§ **EXERCISE**
Copy the research methodology text from "Approach to Ontology, Epistemology" to "socially constructed reality.", substituting "Social Constructivist" for "Social Constructionist".

§ **TEXT SECTION**
Approach to Ontology, Epistemology and Methodology etc!

Ontology: Social Constructionist as identity work/regulation located within this tradition and I believe projects can be considered a socially constructed reality.

Epistemology: Interpretivist “…to aid us in gaining access to the conceptual world in which our subjects live so that we can, in some extended sense of the term, converse with them.”  Clifford Geertz (1973: 24), Yanow’s Masterclass SBS 2010.  In essence I want to give voice to the Project Managers and their ‘stories’

Methodology: Single Site Case Study and Partial Ethnography

I think the case study option offers many benefits to the novice researcher although the disbenefits to the novice researcher that come from multi-method or mixed method approaches has not gone unnoticed.  The benefits:

  • help in placing a research boundary
  • protocol for methodological rigours
  • guidance in theory building
  • help in what constitutes acceptable quality
  • grants the researcher some freedom to embrace the relative strengths of ethnographic genres such as partial, self, or auto ethnography.

Methods: Qualitative Multi-Method design  

Interviews supported by participant observation, and documentary analysis.  These are a natural fit in Case Study research, I can hear their story, see them in action, and read their written accounts.  This will aid the establishing of context and the compare and contrast during analysis.

Case Boundary will be a single company with in-depth studies of 3 project managers, across 3 different project typologies manufacturing, services, and IT.

Unit of Analysis: Role of Project ManagersI would have liked to do participants also, yet this is only an exploratory pilot study at the MRes stage.


Data Collection:

Step 1: Informal Meet and Greet [No recording]

Step 2: Walking the floor – “Building trust” [note taking, post]

Step 3: “Get initial case data”

Observation of Project Team Meetings (3-6)

Obtain Project Meeting Documentation

Informal 30 Min Post Meeting Conversation [note taking]

Unstructured ‘Project Manager’ Story [recorded]

Step 4: Initial Analysis & Design of Semi-structured interview

Step 5: Perform Semi-structured interview [recorded]

Data Analysis:

This is less developed but I’m thinking about doing a combined “Grounded” and “Framework” analysis i.e. try them both an see what emerges from the data on its own, and looking at an established identity lens.

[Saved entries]
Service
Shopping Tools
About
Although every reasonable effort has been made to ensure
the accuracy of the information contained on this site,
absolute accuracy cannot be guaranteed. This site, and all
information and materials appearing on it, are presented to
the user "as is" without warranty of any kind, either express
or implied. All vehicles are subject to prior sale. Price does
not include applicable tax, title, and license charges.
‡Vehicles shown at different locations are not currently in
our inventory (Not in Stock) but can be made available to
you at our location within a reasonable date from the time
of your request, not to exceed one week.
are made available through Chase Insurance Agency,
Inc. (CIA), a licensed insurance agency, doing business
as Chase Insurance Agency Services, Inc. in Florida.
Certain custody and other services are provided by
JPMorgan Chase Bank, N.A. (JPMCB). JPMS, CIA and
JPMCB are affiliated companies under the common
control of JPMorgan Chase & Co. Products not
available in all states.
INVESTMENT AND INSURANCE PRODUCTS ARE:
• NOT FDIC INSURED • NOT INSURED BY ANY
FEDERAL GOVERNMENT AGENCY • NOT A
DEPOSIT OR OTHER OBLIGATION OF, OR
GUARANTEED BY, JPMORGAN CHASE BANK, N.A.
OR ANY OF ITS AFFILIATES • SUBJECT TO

§ **RESPONSE**
Approach to Ontology, Epistemology and Methodology etc!

Ontology: Social Constructivist as identity work/regulation located within this tradition and I believe projects can be considered a socially constructed reality.